A series of buzzing “loop-currents” could explain a recently discovered, never-before-seen phenomenon in a type of quantum material. The quantum material is known by the chemical formula Mn 3Si2Te6, but it’s safe to call it “honeycomb” because its manganese and tellurium atoms form a network of interlocking octahedra that resembles a beehive.
Professor in the Department of Physics Gang Cao and his colleagues at CU Boulder synthesized this molecular beehive in their lab in 2020, and they found that in most instances the material behaved a lot like an insulator; it did not allow electric currents to pass through it easily. When exposed to magnetic fields in a certain way, however, the honeycomb suddenly became millions of times less resistant to currents.
Now the team thinks it can further explain the behavior.

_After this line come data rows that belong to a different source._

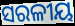
ସରଳୀୟ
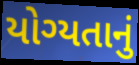
યોગ્યતાનું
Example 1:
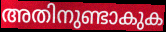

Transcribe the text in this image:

അതിനുണ്ടാകുക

Under certain conditions, the honeycomb is abuzz with tiny internal currents known as chiral orbital currents, or loop currents. Electrons zip around in loops within each of the octahedra in this quantum material. The work homes in on a strange property in physics called colossal magnetoresistance (CMR).
“We’ve discovered a new quantum state of matter,” Cao said. “Its quantum transition is almost like ice melting into water.”

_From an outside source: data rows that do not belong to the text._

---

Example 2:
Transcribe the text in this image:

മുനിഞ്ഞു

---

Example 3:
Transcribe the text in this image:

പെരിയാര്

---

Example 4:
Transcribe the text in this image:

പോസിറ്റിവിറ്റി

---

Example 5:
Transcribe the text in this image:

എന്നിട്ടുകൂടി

The team’s theory states countless electrons circulate around inside their honeycombs at all times, tracing the edges of each octahedron. In the absence of a magnetic field, those loop currents tend to stay disorderly, or flow in both clockwise and counterclockwise patterns — akin to cars driving through a roundabout in both directions at once.

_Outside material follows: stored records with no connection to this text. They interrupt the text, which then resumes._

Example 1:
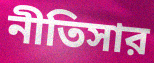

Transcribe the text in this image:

নীতিসার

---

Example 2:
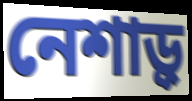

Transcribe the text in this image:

নেশাড়ু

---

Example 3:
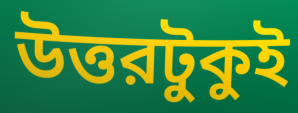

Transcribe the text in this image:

উত্তরটুকুই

That disorder can cause “traffic jams” for electrons traveling in the material, increasing the resistance and making the honeycomb an insulator.
“Electrons like order,” Cao said.
The team said that if you pass an electric current into the quantum material in the presence of a specific kind of magnetic field, the loop currents will begin to circulate only in one direction. No more traffic jams.
“The internal loop currents circulating along the edges of the octahedra are extraordinarily susceptible to external currents,” Cao said. “When an external electric current exceeds a critical threshold, it disrupts and eventually ‘melts’ the loop currents, leading to a different electronic state.”
The team added that, in most materials, the switch from one electronic state to another happens almost instantaneously. But in his honeycomb, that transformation can take seconds or even longer to occur.
Cao said he suspects the entire structure of the honeycomb begins to morph, with the bonds between atoms breaking and reforming in new patterns.
The switching behavior only takes place at cold temperatures, but the team is searching for similar materials that will do the same thing under better conditions.
“If we want to use this in future devices, we need to have materials that show the same type of behavior at room temperature,” Cao said.